When the dudes first got here, they went straight to the scene of the crime- Mr. Misha's bathroom. They pulled out some detector dealios and pressed them against the wall to see where the water had pentrated into the walls. They went methodically throughout the house testing each wall. The last place they inspected was Mr. Misha's man cave. I overheard the discussion they had amongst themselves, "All this stuff in here is acting like insulation. It is like a terrarium in here. If this doesn't get cleaned out, we will have mold all the way up into the walls and ceiling."
Ooooooooooh. That didn't bode well for Mr. Misha. He was out helping his cousin with a computer problem and looking for packing boxes. I sent him a text telling him about the man cave. He called me and assured me that he would be coming home to attack the man cave ASAP.
Meanwhile, the dudes started removing the baseboards and drilling holes in the bottom of the walls. Then, they vacuumed. Then they brought in......... FANS!
Which thrilled me because I so enjoyed having fans run constantly from Friday til Monday.
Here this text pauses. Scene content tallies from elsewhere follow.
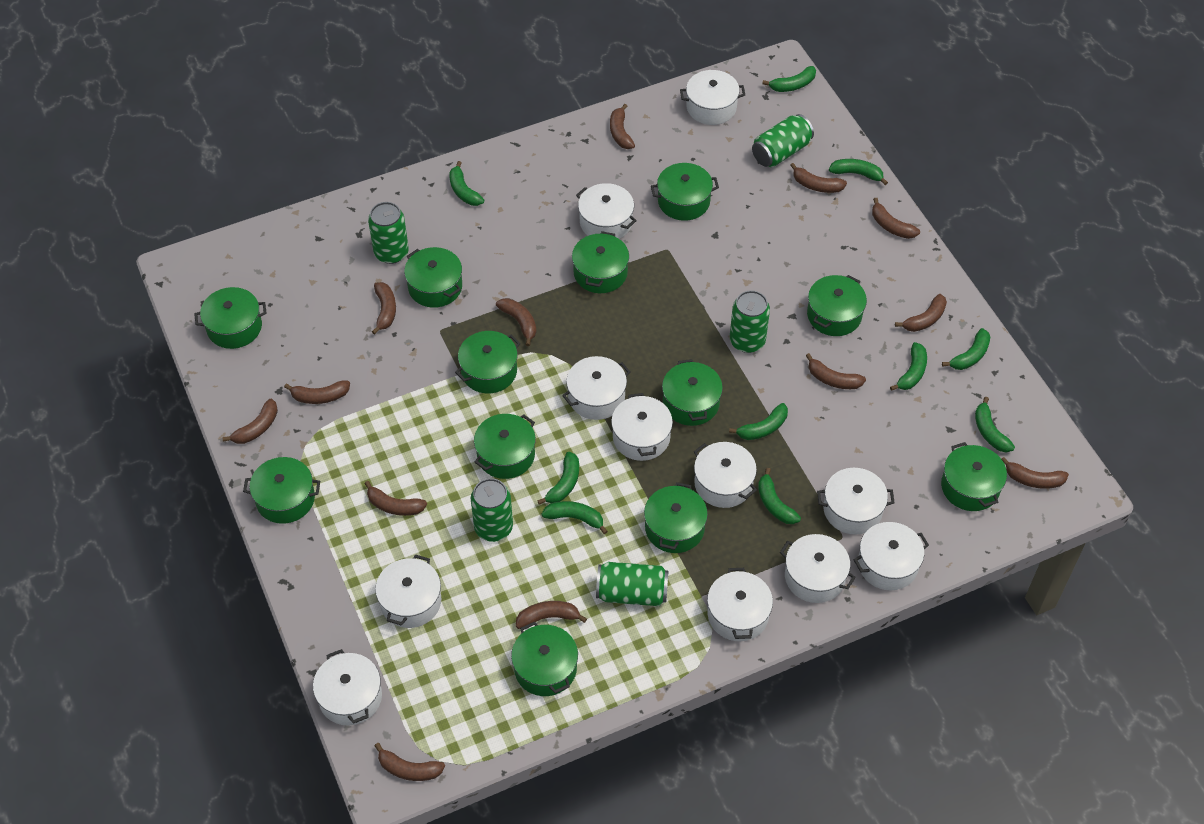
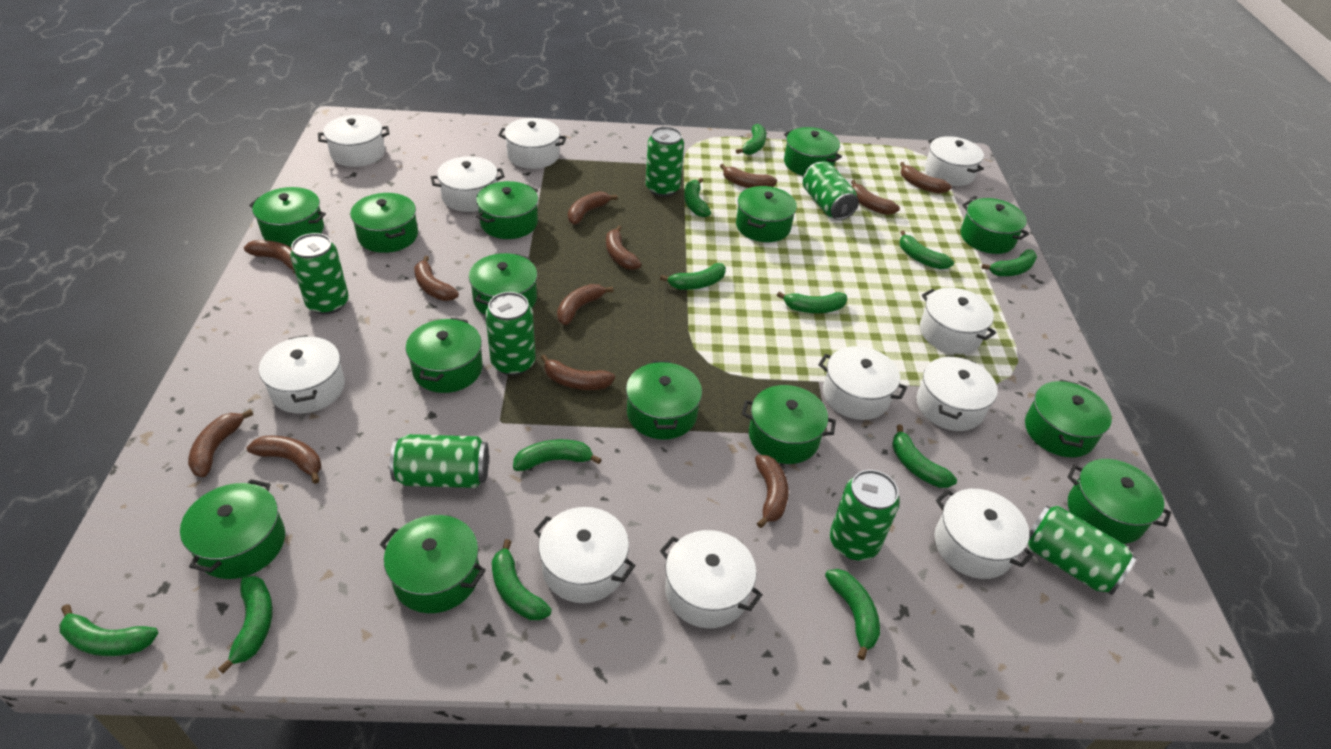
brown banana: 13 -> 12
green banana: 10 -> 12
green can: 5 -> 7
green pot: 12 -> 14

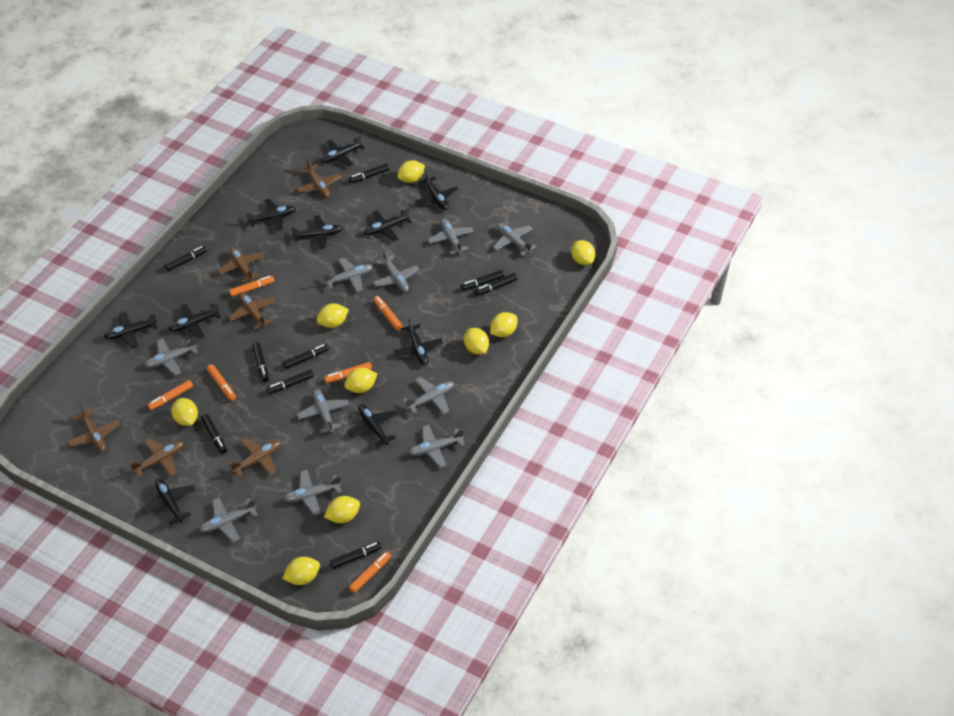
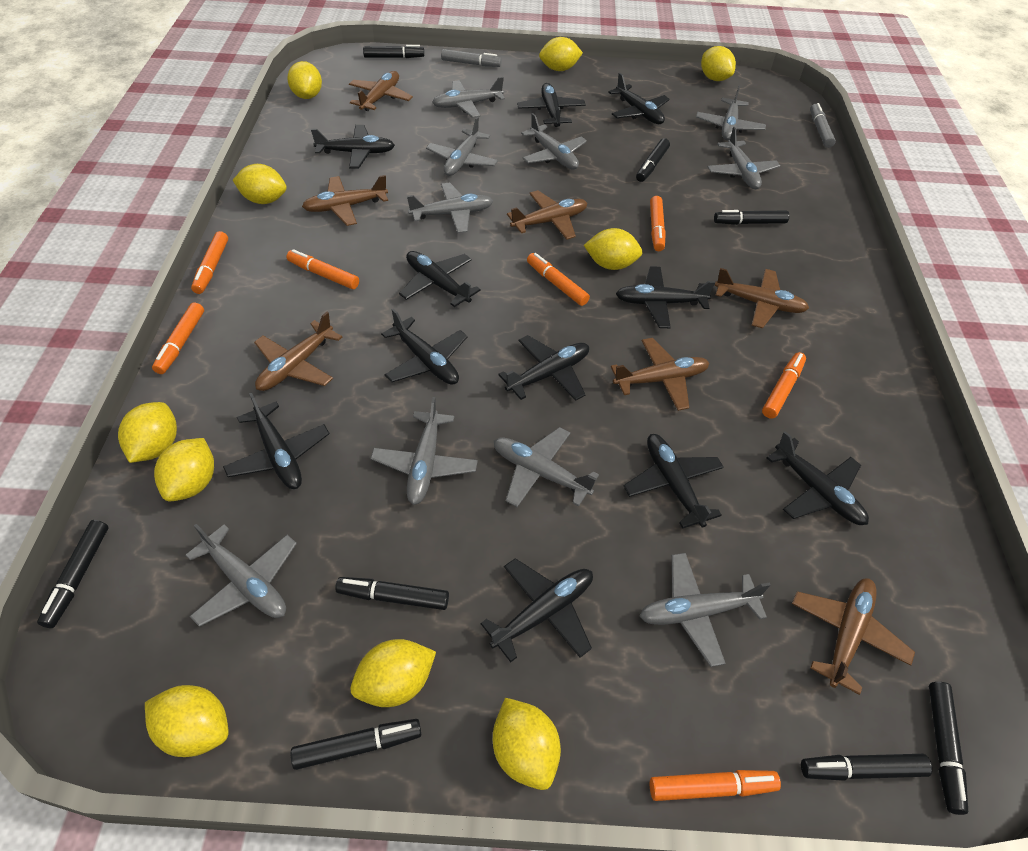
black marker: 9 -> 8
black plane: 10 -> 11
brown plane: 6 -> 7
grey marker: 0 -> 2
orange marker: 6 -> 7
yellow lemon: 9 -> 10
Tuesday and Wednesday seemed so empty without their constant drone. Plus, I really missed the added bonus of exacerbating my lovely spring allergies. So now I feel pretty fricken lovely- sleep deprived, sensory overloaded, itchy, sneezy, snotty and dusty. As my friend Emily would say, Awesomesauce!
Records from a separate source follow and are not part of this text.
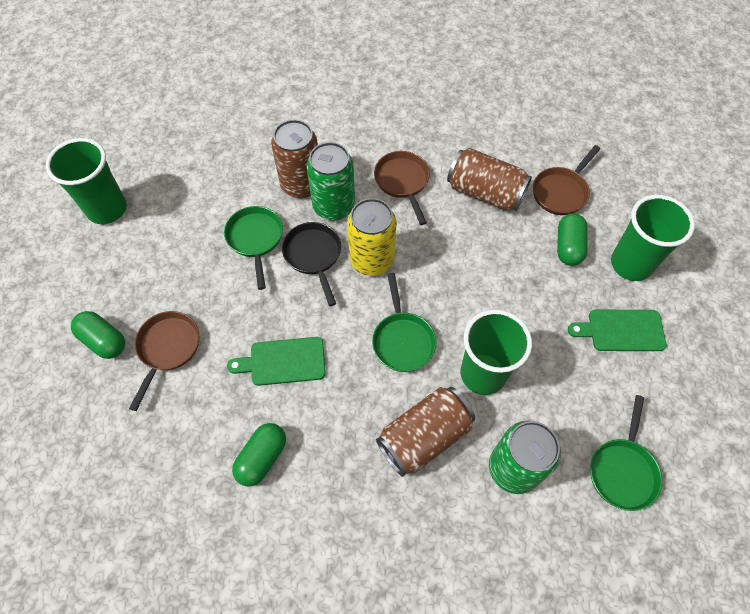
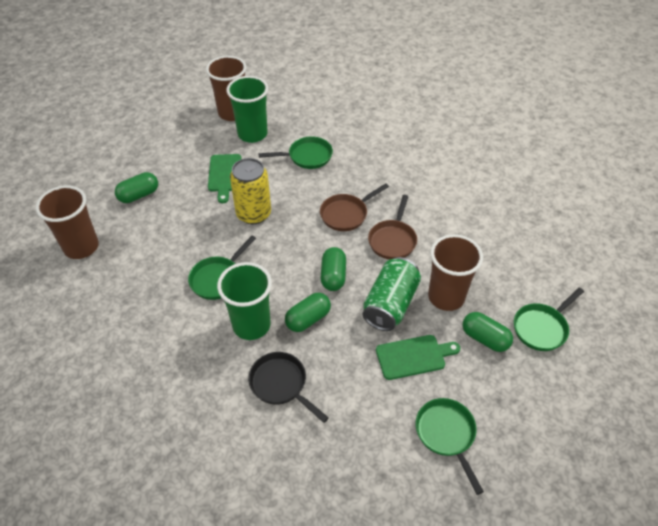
brown can: 3 -> 0
brown cup: 0 -> 3
brown pan: 3 -> 2
green can: 2 -> 1
green capsule: 3 -> 4
green cup: 3 -> 2
green pan: 3 -> 4

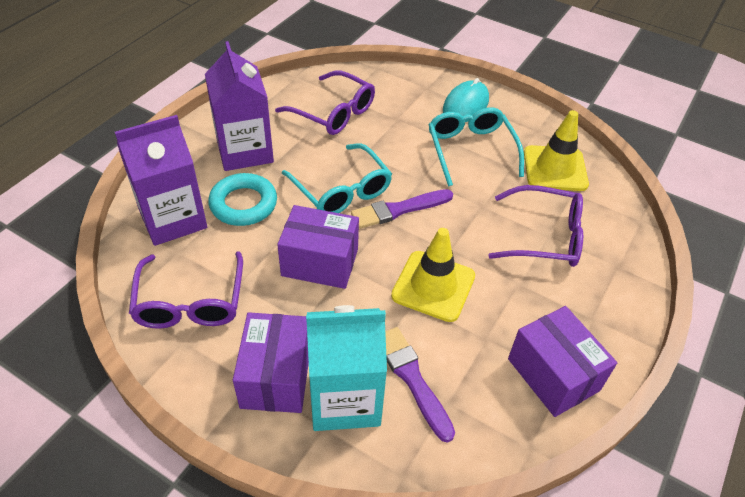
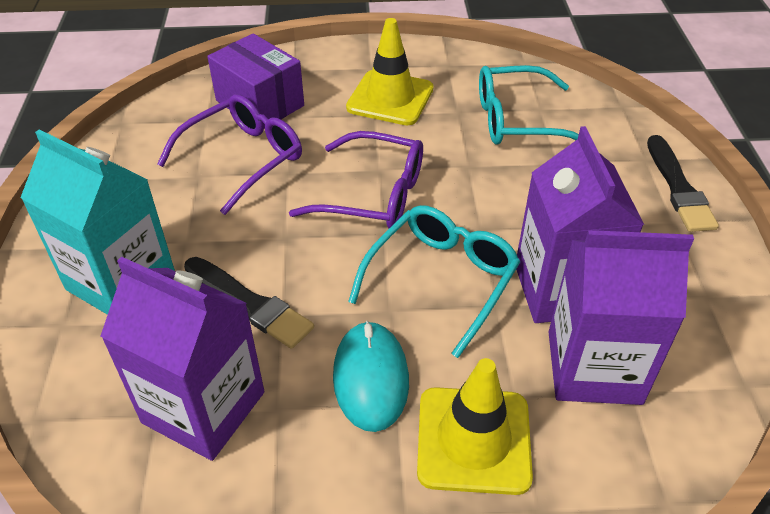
black brush: 0 -> 2
purple box: 3 -> 1
purple brush: 2 -> 0
purple carton: 2 -> 3
purple glasses: 3 -> 2
turquoise ring: 1 -> 0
But then I started talking to Ray, the hawt ServPro dude. He told me that he was coming back tomorrow and he was bringing a bigger crew. Then he rattled off the list of presents he was bringing me:
- A POD to store all of my furniture
- Packing boxes and materials.
- People to pack my stuff into said boxes
- People to move said boxes and my furniture into aforementioned POD
- Dudes to clean up the garbage in the Man Cave
- Dudes to haul away all of the garbage from the Man Cave
- Dudes to haul away all of the moldy carpet and padding
- Dudes to clean the walls, the floors and anything else that needs to be cleaned.
- Chicks and Dudes to do anything we need to do to make the house better.
I won't complain about the fucking fans anymore, I promise.